‘Hah! Monteagle, is that you?’ cried our Cockney, who arrived first at the spot—‘It was I who gave the alarm! How much is there in the safe?’ ‘That is best known to my employers,’ returned Monteagle evasively, ‘enough, you may be sure, to warrant the most vigorous endeavors in getting it into our hands. Those who take the thief will be well rewarded.’
‘Come then! heave O! heave, ahoi!’ cried three or four lusty fellows who had now come up, and applied their shoulders to the boat in good earnest. It began to move, and as it finally slid roaring into the waves, Monteagle, and a dozen others leaped on board. A few strokes of their long oars cleared them from the beach and gave free play to their motions as they sunk the blades of their oars deep into the brine, and threw themselves far back at every stroke; a movement which to the practised eye of the mariner at once announced that whatever experience they might previously have had in this line, was not in the service of the nation, but had been acquired in the pursuit of that marvellous fish which swallowed Jonah.
The winds were unusually violent that afternoon, and the water was very rough. This circumstance was much in favor of the large boat, and although the robber was a powerful man, and exerted his utmost, yet his pursuers continually gained upon him. He was obliged to stop a few moments to bail out his skiff, using one of his boots for that purpose; and this fact at once convinced Monteagle and his men that he labored under great disadvantages in a sharp, combing sea such as was then driving into the harbor before the screaming gale. The thief himself seemed to give up all hope of escape and relaxed his efforts, no doubt husbanding his strength for exertions of a different character.
‘Now, my brave fellows,’ cried Monteagle, ‘lay back and give it to her! do your prettiest and you can make the old barge hum, and we’ll soon come up with that picaroon yonder; and understand that I am authorized to promise a high reward.’
‘Oh, never mind the reward,’ interrupted a stout Irishman, magnanimously. ‘It’s for the pure honor of the thing that we are working, sure, and to support the laws.’

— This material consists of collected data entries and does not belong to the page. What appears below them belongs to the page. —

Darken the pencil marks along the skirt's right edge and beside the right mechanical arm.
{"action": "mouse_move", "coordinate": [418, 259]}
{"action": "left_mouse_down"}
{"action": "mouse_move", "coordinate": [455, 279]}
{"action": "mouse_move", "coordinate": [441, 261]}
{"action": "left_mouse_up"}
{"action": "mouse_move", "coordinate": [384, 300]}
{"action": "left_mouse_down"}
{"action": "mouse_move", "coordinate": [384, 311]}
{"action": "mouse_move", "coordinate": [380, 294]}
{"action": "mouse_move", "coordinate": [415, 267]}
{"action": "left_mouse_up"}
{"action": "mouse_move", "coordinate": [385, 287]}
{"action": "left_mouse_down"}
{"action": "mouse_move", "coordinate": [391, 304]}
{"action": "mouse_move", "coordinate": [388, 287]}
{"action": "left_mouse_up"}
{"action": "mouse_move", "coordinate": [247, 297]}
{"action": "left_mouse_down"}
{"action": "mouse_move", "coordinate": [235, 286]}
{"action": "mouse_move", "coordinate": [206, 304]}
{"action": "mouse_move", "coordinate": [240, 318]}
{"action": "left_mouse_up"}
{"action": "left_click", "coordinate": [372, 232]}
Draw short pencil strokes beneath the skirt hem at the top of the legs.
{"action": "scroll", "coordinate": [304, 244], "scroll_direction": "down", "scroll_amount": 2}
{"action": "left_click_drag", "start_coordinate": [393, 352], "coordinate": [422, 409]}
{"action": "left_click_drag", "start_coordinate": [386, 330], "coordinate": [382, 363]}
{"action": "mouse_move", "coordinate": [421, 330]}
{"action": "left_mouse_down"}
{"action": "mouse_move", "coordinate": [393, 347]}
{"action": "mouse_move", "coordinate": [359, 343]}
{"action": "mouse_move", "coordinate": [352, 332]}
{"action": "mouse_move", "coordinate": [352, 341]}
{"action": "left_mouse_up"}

‘Yes, to support the laws!’ cried a short, stout, red-faced fellow, of such equivocal appearance, that one might have taken him for a beardless youth or a man of sixty years, for a native or a foreigner, a cunning knave or a natural fool. He carried an enormous head on his broad round shoulders, upon which were only a few scattering hemp-like hairs, but his cheeks were fat and smooth, and his eyes always seemed ready to roll out of their sockets.
‘Yes, to support the laws!’ said the strange being, in a smothered tone that seemed to proceed from the bottom of the abdomen, while his heavy goggle eyes seemed to be thinking of something altogether foreign from the subject, and the continual working of his enormous mouth led Monteagle to say to himself that the fellow was ‘chewing the cud of sweet and bitter fancy.’
But now they were within two oars’ length of the villain in the skiff, when the latter ceased rowing, and starting upon his feet, brandished one of his oars in the air as if it had been the mace of an ancient knight, and shrieked out in a tone of fury, that he ‘would dash in the skull of any man that laid a flipper on him!’
As Monteagle stood up in the head of the boat, this threat might be considered a matter more directly appertaining to himself than to any other person present. Yet, every one uttered a shout of defiance, and half a dozen strokes brought the barge up to the skiff. The head of the large boat struck the skiff a-midships, square off and on, and for an instant it seemed as if the latter would have turned bottom up. The thief, however, balanced his boat well, at the same instant that he struck a terrible blow with his oar at the head of Monteagle. The youth evaded the falling oar, by jumping dexterously aside and, at the same moment, drew a pistol from his breast. Before he could fire, he was surprised by a powerful blow on the side of his head which came from behind. Turning his head, he saw the big Irishman who had so gallantly disclaimed all interested motives, with both fists double and ready to repeat the blow which had nearly deprived him of recollection. This, however, lasted but an instant, for all was confusion now. The Irishman was choked down by an English cooper; the man with the big head and wide mouth came to the aid of the Irishman, while the robber in the skiff dashed his oar into the faces and brought it down lustily on the heads and backs of his adversaries in the barge.
The diversion which had been made in favor of the robber, plainly announced that the Irishman and the big head were accomplices of the former, and had entered the barge and joined the pursuit in order to render him efficient aid in time of need.